I'm feeling very distressed and just realized that I felt similarly when the first plane hit the tower on 9/11. This has happened, is still happening and right now there isn't anything anyone can do about it (other than donate and volunteer to help control the damage/ fallout). My husband is currently in the U.S. for work, in a red state, and can't wait to leave. Our hearts are with you.
posted by Laura in Canada at 7:43 AM on November 9, 2016 [9 favorites]


omg attica locke just told it how it is to some mealymouthed npr white dude on morning edition, calling out racism and sexism. he tried saying "not all trump supporters" and she was all "nah"

i needed that.
posted by entropicamericana at 7:43 AM on November 9, 2016 [16 favorites]


You need 2/3 of the States to approve them

my bad - it is 3/4
posted by thelonius at 7:45 AM on November 9, 2016


Ok well, facebook is getting me through the stages of mourning today. I put up a post about how I'm reminding myself this morning that God wins in the end (I am religious), but really I'm just heartbroken and having trouble encouraging myself, etc.

Trump voter "friend" posted "Wish you could say that with faith and conviction." Yes folks, I just got publicly faith shamed by a person who voted for Donald J. Trump. In Florida.

I just about broke my finger clicking the x on that comment, and started transitioning from heartbroken to fighting mad. I am ready to oppose this madness, all the time and everywhere.

Now to figure out how the hell to do that.
posted by gerstle at 7:46 AM on November 9, 2016 [23 favorites]


@DomenicoNPR
Turnout
2012 Obama: 65.9m
2016 Clinton: 59.1m = -6.8m
2012 Romney: 60.9m
2016 Trump: 59m = -1.9m

You tell me what happened
posted by chris24 at 7:47 AM on November 9, 2016 [40 favorites]


Being president-elect doesn't give him any special legal rights.

As someone reminded me on chat last night, even if he's jailed all he would have to do is wait a few months and then pardon himself.
posted by corb at 7:48 AM on November 9, 2016 [3 favorites]


soundguy99: “A resurgence of really excellent music 4 to 10 years from now is cold comfort.”

I know it's still cold comfort, but that "resurgence of excellent music" that a lot of us older folks have been predicting might happen in the future, given the current political situation? It's already happening. Black culture is going through a renaissance which is squarely focused on the current American struggle; we just have to wake up to it.
posted by koeselitz at 7:48 AM on November 9, 2016 [10 favorites]


>Can someone briefly make a soothing argument that I shouldn't be worried about nuclear war?

Clinton lost and she said several times that she wants a no-fly-zone over Syria. And this would lead to a direct confrontation with Russia. So there is that.

----------------

■ REQUIRED WORK:
[a] In the thread, what turnout figure is given for Romney in 2012?
[b] Say whether each statement agrees with the thread, and quote the deciding words: (i) The poster Laura in Canada has a husband who is in the U.S. for work. (ii) The poster thelonius settles on 2/3 of the States being needed. (iii) The poster gerstle says Facebook is helping with the stages of mourning.

■ DATA SECTION:
----------------

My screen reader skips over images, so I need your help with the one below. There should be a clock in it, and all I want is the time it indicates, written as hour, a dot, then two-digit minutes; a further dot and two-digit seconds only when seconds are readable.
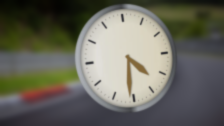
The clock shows 4.31
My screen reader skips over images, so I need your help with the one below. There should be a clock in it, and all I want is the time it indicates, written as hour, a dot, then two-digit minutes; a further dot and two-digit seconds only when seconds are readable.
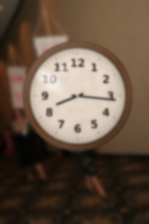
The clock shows 8.16
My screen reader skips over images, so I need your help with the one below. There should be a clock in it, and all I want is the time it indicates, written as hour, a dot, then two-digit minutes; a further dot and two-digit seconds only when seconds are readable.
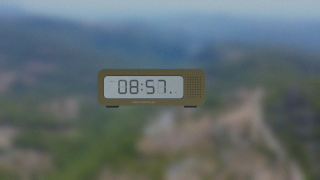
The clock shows 8.57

----------------

■ SOLUTIONS FOR EACH TASK:
[a] 60.9 million (60.9m).

[b]
(i) Yes: "My husband is currently in the U.S. for work, in a red state"
(ii) No: "my bad - it is 3/4"
(iii) Yes: "facebook is getting me through the stages of mourning today"